(i) y'''=(y')^3
Let z=y', then z"=y''' and z"=z^3.
z^-3d(dz/dx)/dx=1. Using S to denote integral: S(z^-3d(dz/dx))=S(dx).
Integrating: -(1/2)z^-2(dz/dx)=x+a where a is constant of integration.
Integrating again: -(1/2)S(z^-2dz)=S((x+a)dx)=x^2/2+ax+b where b is a constant of integration.
So, (1/2)z^-1=x^2/2+ax+b; multiply through by 2z: 1=z(x^2+2ax+2b).
But z=dy/dx, so dy/dx=1/(x^2+2ax+2b) and, integrating again:
y=S(dx/(x^2+2ax+2b))=S(dx/((x+a)^2+2b-a^2)).
Let A^2=2b-a^2 and X=x+a so dX=dx and y=S(dX/(X^2+A^2)).
Now if X=Atan(t), dX=Asec^2(t)dt and
y=S(Asec^2(t)dt/(A^2(tan^2(t)+1))=S(Asec^2(t)dt/(A^2sec^2(t))=(1/A)S(dt)=t/A=tan^-1(X/A)/A+c
Substituting for X and A: y=tan^-1((x+a)/sqrt(2b-a^2))/sqrt(2b-a^2)+c, where c is integration constant.

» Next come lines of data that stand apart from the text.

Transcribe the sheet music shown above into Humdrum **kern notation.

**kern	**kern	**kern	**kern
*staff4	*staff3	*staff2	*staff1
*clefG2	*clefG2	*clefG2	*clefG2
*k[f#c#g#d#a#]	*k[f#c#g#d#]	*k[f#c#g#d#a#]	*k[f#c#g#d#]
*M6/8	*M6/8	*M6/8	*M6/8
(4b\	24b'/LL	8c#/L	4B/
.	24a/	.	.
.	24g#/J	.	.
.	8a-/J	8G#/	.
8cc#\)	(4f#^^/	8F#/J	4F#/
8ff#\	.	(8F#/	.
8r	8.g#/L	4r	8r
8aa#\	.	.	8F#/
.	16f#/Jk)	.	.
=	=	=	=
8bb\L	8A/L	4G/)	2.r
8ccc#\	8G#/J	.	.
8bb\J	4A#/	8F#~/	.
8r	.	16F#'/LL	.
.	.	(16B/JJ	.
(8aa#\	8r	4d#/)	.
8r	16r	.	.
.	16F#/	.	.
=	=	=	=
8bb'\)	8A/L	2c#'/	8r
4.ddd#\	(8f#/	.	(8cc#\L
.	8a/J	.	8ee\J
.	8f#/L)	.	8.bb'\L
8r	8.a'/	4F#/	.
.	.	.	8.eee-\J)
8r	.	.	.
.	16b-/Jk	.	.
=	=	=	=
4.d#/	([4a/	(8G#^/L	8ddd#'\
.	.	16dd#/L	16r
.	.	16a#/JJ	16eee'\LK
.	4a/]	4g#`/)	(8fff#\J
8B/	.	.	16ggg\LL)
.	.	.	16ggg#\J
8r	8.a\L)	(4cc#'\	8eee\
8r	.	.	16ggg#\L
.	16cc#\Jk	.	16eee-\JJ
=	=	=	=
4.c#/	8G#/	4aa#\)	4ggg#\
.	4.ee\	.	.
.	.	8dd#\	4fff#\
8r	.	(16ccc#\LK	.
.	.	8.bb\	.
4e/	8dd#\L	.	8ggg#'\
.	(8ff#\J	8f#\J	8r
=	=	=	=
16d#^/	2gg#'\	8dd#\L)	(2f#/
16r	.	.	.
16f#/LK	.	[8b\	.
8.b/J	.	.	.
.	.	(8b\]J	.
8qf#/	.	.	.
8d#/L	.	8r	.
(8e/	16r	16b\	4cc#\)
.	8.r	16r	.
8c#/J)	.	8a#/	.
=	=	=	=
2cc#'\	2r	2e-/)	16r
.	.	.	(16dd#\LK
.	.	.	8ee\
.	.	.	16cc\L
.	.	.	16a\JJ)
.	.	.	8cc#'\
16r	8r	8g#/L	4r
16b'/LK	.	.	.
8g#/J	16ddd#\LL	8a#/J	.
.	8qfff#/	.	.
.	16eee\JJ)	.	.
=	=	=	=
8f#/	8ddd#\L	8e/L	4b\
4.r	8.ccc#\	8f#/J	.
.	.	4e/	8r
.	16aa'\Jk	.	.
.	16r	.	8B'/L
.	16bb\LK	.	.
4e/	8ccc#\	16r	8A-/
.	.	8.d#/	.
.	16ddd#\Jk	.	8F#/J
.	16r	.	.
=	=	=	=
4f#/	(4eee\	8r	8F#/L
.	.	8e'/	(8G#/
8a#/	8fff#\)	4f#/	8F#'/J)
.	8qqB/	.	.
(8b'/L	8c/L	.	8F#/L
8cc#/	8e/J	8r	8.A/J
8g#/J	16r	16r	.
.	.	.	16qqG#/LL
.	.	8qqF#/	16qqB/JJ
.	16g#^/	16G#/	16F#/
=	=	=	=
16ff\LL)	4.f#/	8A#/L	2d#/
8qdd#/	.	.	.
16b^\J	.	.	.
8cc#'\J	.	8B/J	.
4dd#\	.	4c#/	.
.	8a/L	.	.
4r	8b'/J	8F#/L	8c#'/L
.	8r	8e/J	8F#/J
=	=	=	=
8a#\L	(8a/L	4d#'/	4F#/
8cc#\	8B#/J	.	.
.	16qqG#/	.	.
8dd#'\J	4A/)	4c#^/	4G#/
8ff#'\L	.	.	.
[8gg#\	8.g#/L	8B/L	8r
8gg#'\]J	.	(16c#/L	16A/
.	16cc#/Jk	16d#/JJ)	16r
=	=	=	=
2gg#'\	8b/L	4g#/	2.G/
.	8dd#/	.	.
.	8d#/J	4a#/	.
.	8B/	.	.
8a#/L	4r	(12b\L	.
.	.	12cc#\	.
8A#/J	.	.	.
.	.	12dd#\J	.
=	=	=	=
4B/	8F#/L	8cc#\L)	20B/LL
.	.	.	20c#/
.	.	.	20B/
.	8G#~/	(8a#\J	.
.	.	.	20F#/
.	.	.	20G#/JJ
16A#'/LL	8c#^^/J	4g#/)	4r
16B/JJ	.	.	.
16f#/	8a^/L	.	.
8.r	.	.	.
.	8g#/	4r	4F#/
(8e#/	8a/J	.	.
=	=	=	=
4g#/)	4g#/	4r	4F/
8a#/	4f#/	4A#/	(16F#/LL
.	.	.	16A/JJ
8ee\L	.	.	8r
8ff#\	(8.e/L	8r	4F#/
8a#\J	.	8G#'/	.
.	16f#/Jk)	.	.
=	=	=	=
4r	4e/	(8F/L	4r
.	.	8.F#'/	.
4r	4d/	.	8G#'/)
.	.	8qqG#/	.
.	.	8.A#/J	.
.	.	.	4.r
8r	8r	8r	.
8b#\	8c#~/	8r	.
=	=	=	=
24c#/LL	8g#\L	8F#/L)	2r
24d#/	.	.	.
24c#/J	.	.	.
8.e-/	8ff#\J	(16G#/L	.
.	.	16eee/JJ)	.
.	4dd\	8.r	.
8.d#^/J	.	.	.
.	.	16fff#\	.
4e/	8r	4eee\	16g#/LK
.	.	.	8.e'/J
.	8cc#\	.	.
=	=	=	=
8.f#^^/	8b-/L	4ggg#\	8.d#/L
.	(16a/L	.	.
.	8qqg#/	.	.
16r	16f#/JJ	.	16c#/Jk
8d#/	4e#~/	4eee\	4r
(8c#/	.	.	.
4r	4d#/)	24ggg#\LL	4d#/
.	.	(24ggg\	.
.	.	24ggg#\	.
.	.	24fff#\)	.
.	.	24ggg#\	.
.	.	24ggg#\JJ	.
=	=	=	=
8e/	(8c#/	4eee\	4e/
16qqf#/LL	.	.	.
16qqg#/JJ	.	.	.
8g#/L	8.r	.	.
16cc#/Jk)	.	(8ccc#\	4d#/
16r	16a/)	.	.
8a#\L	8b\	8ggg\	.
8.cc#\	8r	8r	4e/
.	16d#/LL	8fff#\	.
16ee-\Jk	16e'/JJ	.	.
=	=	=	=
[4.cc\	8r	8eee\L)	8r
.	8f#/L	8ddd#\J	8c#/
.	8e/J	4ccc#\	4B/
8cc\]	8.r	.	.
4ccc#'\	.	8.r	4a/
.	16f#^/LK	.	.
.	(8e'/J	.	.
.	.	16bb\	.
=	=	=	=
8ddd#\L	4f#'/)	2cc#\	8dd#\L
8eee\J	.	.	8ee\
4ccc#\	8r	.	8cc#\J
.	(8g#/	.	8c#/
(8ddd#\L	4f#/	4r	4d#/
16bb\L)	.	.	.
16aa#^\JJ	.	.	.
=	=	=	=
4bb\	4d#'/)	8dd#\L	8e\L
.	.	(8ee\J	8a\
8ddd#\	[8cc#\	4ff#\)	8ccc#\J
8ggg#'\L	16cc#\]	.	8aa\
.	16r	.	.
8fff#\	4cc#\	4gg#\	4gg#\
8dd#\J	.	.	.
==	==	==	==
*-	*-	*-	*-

If 2b<a^2 the square root has a negative argument, leading to a complex solution.
(ii) y"=(y')^2
Let z=y' then z'=y" and z'=z^2, so z^-2z'=1.
Integrating: S(z^-2dz)=S(dx)=x+a.
-z^-1=x+a so multiplying through by -z: 1=-z(x+a).
z=dy/dx=-1/(x+a) and y=-S(1/(x+a))=-ln(x+a)+ln(b)=ln(b/(x+a)); y=ln(b/(x+a)) or e^y=b/(x+a), where b is constant.